UK takeovers—the demise of the scheme of arrangement?

UK takeovers—the demise of the scheme of arrangement?

 In an unexpected move, Chancellor George Osborne announced in his Autumn Statement the introduction of measures to prevent avoidance of stamp duty on takeovers—aimed at the use of cancellation schemes of arrangement, under which no stamp duty is currently payable.

What is the significance of this announcement?

The Chancellor has announced, as part of its theme of ‘Ensuring a fair contribution from business’, that:

'The government will, by early 2015, bring forward amendments to section 641 of the Companies Act to prohibit reductions in share capital by target companies in takeovers conducted using schemes of arrangement in order to protect the stamp tax base.'

Traditionally, UK company takeovers have been structured as offers by a bidder to the shareholders of the target company to transfer their shares in the target to the bidder in return for consideration paid by the bidder. Stamp duty at 0.5% of the transaction value is payable by the bidder on this structure. Increasingly in recent years, particularly on the larger deals, takeovers have been carried out using schemes of arrangement, which can be structured to enable bidders to avoid paying stamp duty by cancelling the target’s shares and reissuing them directly to the bidder.

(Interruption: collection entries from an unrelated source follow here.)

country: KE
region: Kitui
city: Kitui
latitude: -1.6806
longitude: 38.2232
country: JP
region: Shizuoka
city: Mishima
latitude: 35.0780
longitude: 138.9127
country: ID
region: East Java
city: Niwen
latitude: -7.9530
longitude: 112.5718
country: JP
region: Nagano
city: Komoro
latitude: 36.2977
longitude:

The Autumn Statement says that the government believes that takeover structures that achieve the same outcome should have the same stamp duty treatment.

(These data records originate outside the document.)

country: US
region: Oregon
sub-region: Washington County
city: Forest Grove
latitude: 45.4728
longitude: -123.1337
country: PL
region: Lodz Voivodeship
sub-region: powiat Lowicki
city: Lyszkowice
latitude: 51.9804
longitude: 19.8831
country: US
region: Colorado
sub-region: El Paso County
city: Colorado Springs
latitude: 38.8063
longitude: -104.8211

What will this mean in practice?

The £5.6bn offer Aviva has just announced for Friends Life Group Limited is proposed to be structured as a cancellation scheme of arrangement, so Mr Osborne might just have added £2.8m to Aviva’s deal costs.

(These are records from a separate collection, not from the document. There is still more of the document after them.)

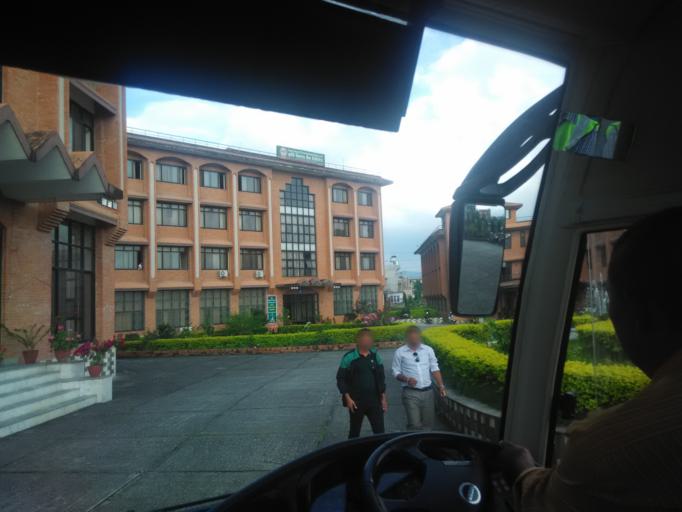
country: NP
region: Central Region
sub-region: Bagmati Zone
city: Bhaktapur
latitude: 27.6895
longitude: 85.3961
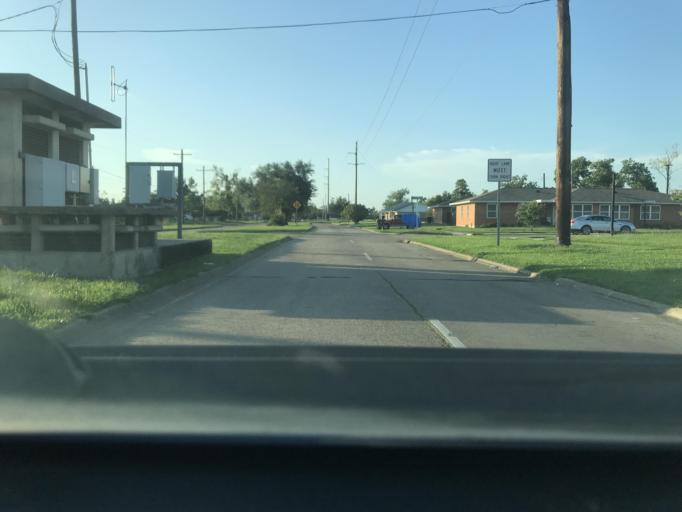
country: US
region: Louisiana
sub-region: Calcasieu Parish
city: Lake Charles
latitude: 30.2553
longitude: -93.1952
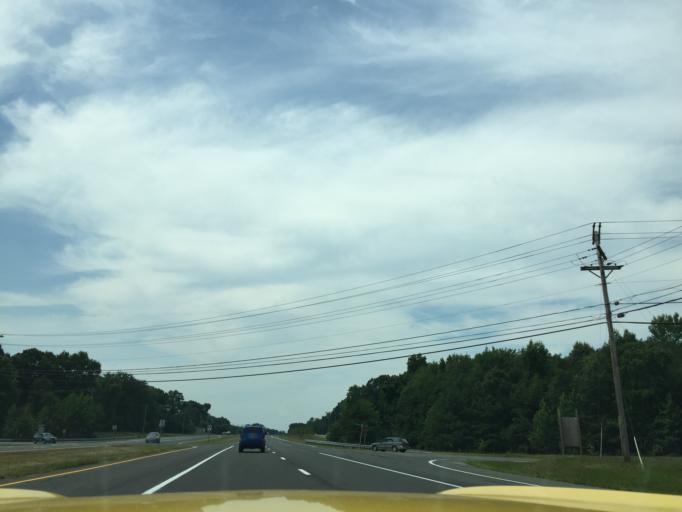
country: US
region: Maryland
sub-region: Charles County
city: Bryans Road
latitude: 38.6387
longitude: -77.0501
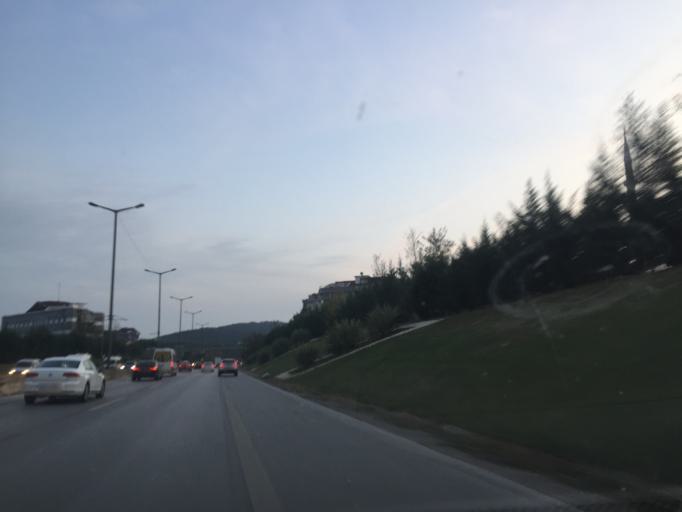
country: TR
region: Istanbul
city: Samandira
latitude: 40.9630
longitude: 29.2203
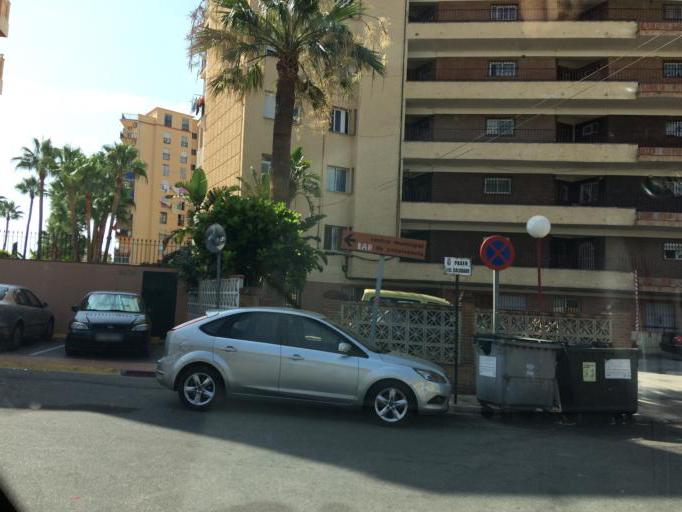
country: ES
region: Andalusia
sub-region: Provincia de Malaga
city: Torremolinos
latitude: 36.6339
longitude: -4.4901
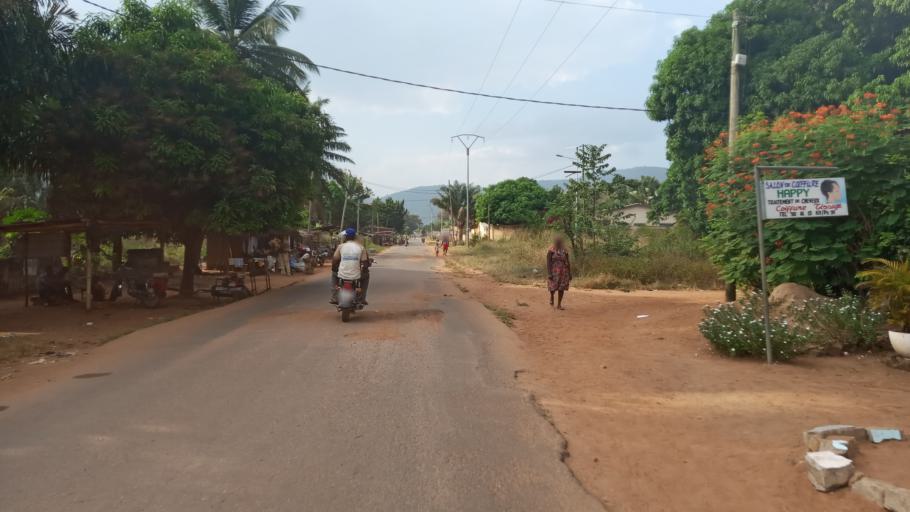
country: TG
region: Plateaux
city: Kpalime
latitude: 6.9216
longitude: 0.6195
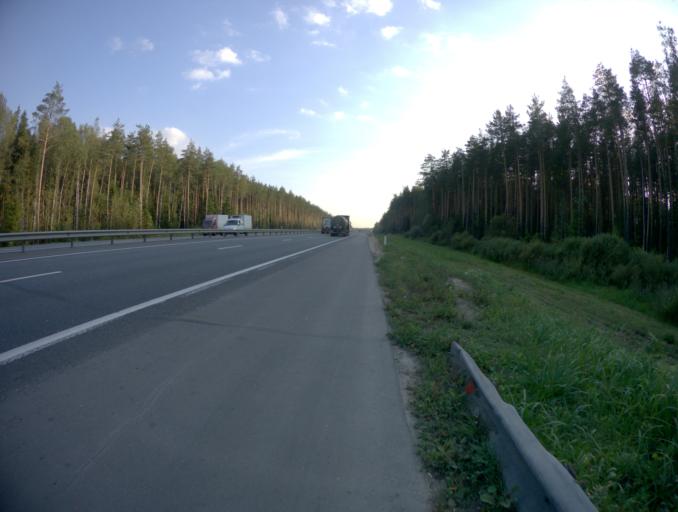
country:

Coming in the wake of the Obama government's crackdown on the use of tax inversion schemes which has seen the abandonment of several high profile bids this year—such as Pfizer’s bid for AstraZeneca and AbbVies’ bid for Shire (see our recent News Analysis: Market Tracker Talking Points—hot topics in UK public M&A)—could this latest measure be a further thorn in the side of the UK’s recovering public M&A market?